# Custom Earplugs



## aspiring_hunter (May 6, 2020)

Hi Friends, I am currently wondering about custom molded ear plugs. Has anyone tried these for hunting? And or target shooting? It seems like a good idea but I've never hear of anyone using them. So either they don't work, or have never been marketed aggressively. 

I fully admit that I am overly cautious when it comes to my hearing. So I'm not too interested in comments that "men don't worry about their ears while hunting....". 

I'm also not too concerned about the cost. I can run it through FSA money that needs to be used anyway. 

In summary, has anyone used custom molded earplugs? and what was your experience?


----------



## DallanC (Jan 13, 2009)

Foam plugs simply conform to the shape of any ear... and work good, are cheap etc. There just isn't a need or demand for molded ones.

-DallanC


----------



## wyogoob (Sep 7, 2007)

The custom molded earplugs block out too much noise for my liking...uh...well...unless I'm using my 460 Smith n Wesson Thunderboomer with a muzzle break.


----------



## aspiring_hunter (May 6, 2020)

Interesting. Thanks for your thoughts.


----------



## Sarnt5m0kr (Nov 5, 2017)

I bought the Decibullz moldable earplugs with the percussive filters. They are comfortable and decent at blocking muzzle report. They do not allow in enough ambient sound that I would wear them while sneaking around in the woods but you could carry on a conversation.


----------



## APD (Nov 16, 2008)

for hunting a suppressor is nice. i won't rifle hunt without one as long as it's an option. for target shooting, double ear pro (in ear and over ear) works well. there are some nice custom ear pro available but it's pricey. i tried to shoot/hunt with an ear horn before and was unhappy with the results. also not very happy with electronic ear pro but i tolerate it for waterfowl hunting.

oh yeah, real men can't hear you talking about their lack of ear pro.


----------



## Al Hansen (Sep 7, 2007)

My buddy uses them varmint hunting. For us to talk he has to remove them. There is usually a couple of vendors at the gun shows that do them for about $60.00. I just use the foam ones I get for free.


----------



## TOgden (Sep 10, 2007)

I thought since you posted on the fishing equipment tab that you had someone that was going to fish with you that didn't want to listen too.:mrgreen:


----------

Task set
(A) In the earplug thread, how much do the vendors at gun shows charge for custom earplugs?
(B) Print the earplug thread from "# Custom Earplugs" up to and including "been marketed aggressively.".
The lines after this thread come from a separate source.

Data for review
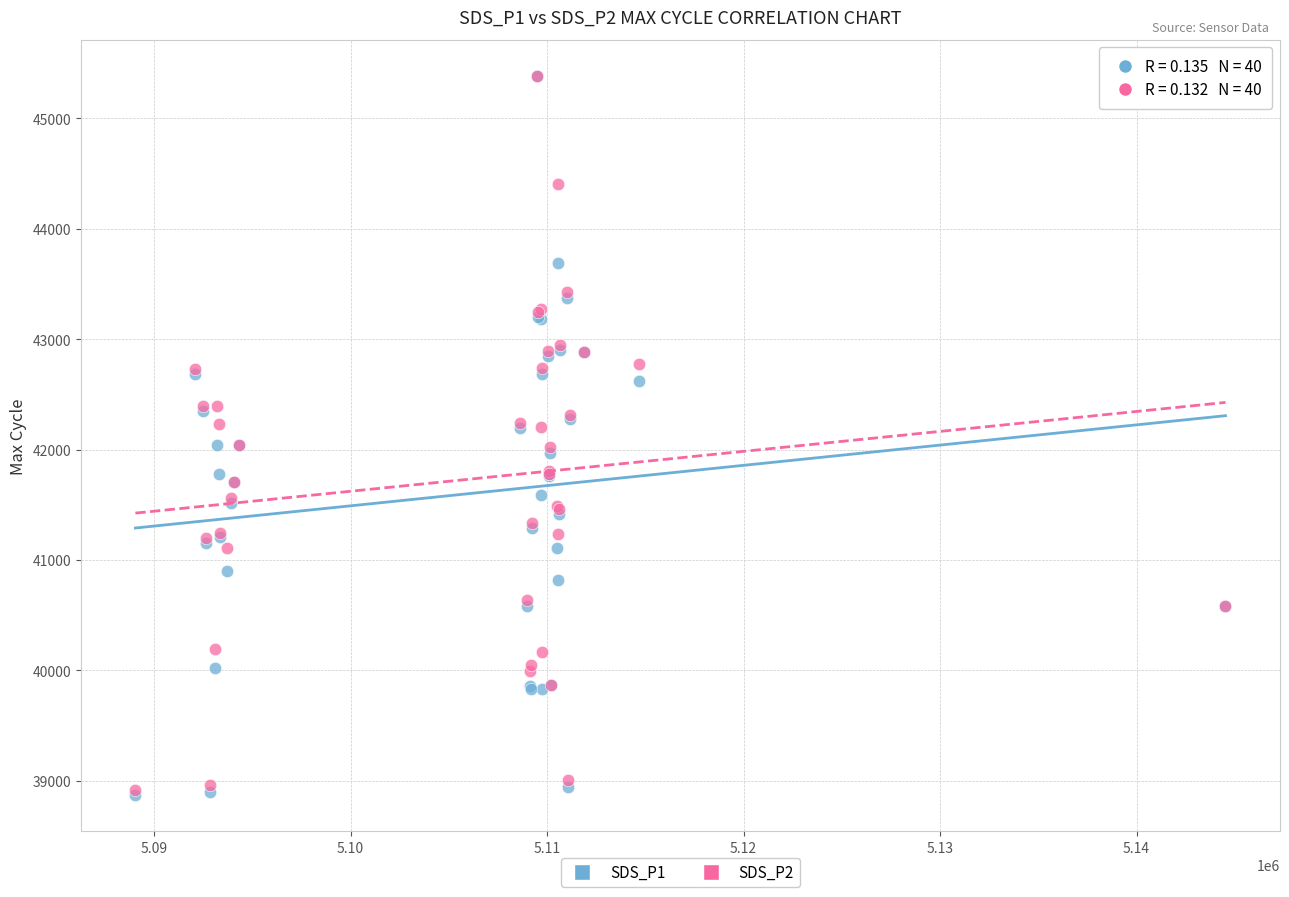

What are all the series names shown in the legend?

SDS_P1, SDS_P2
--
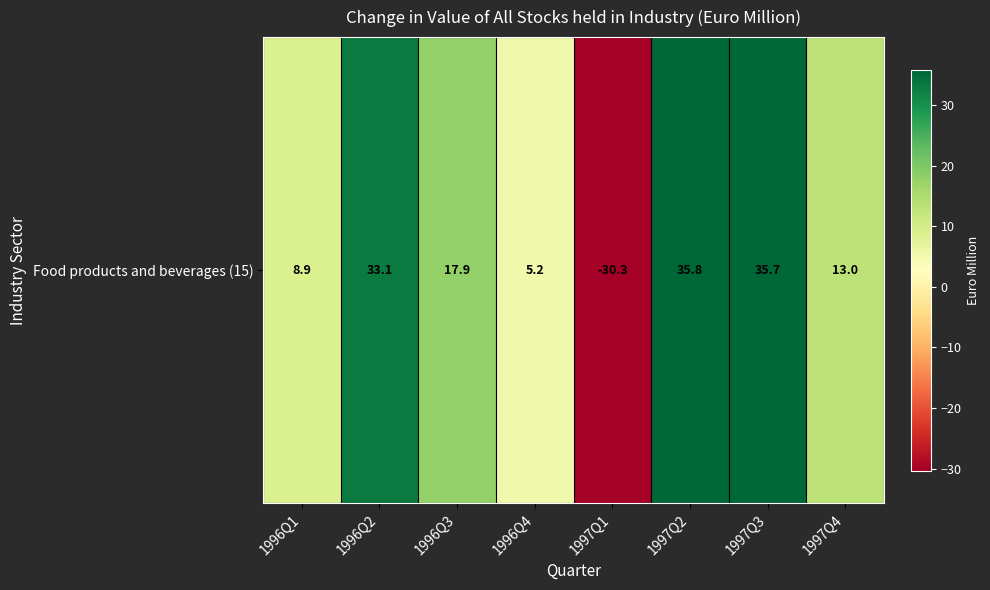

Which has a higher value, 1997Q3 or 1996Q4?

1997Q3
* * *
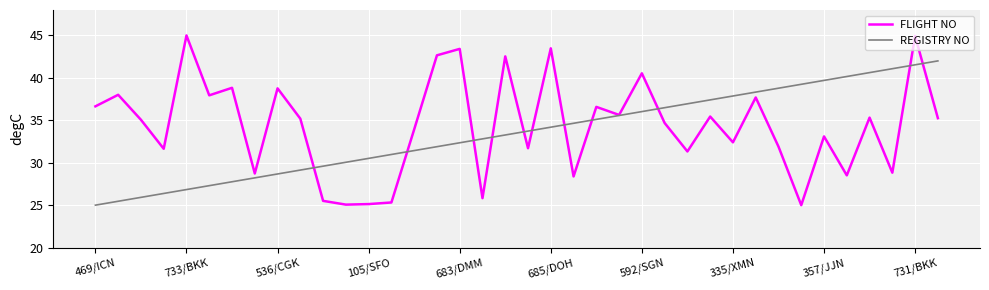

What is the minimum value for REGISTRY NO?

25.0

Numbered responses
(A) About $60.00.

(B)
# Custom Earplugs



## aspiring_hunter (May 6, 2020)

Hi Friends, I am currently wondering about custom molded ear plugs. Has anyone tried these for hunting? And or target shooting? It seems like a good idea but I've never hear of anyone using them. So either they don't work, or have never been marketed aggressively.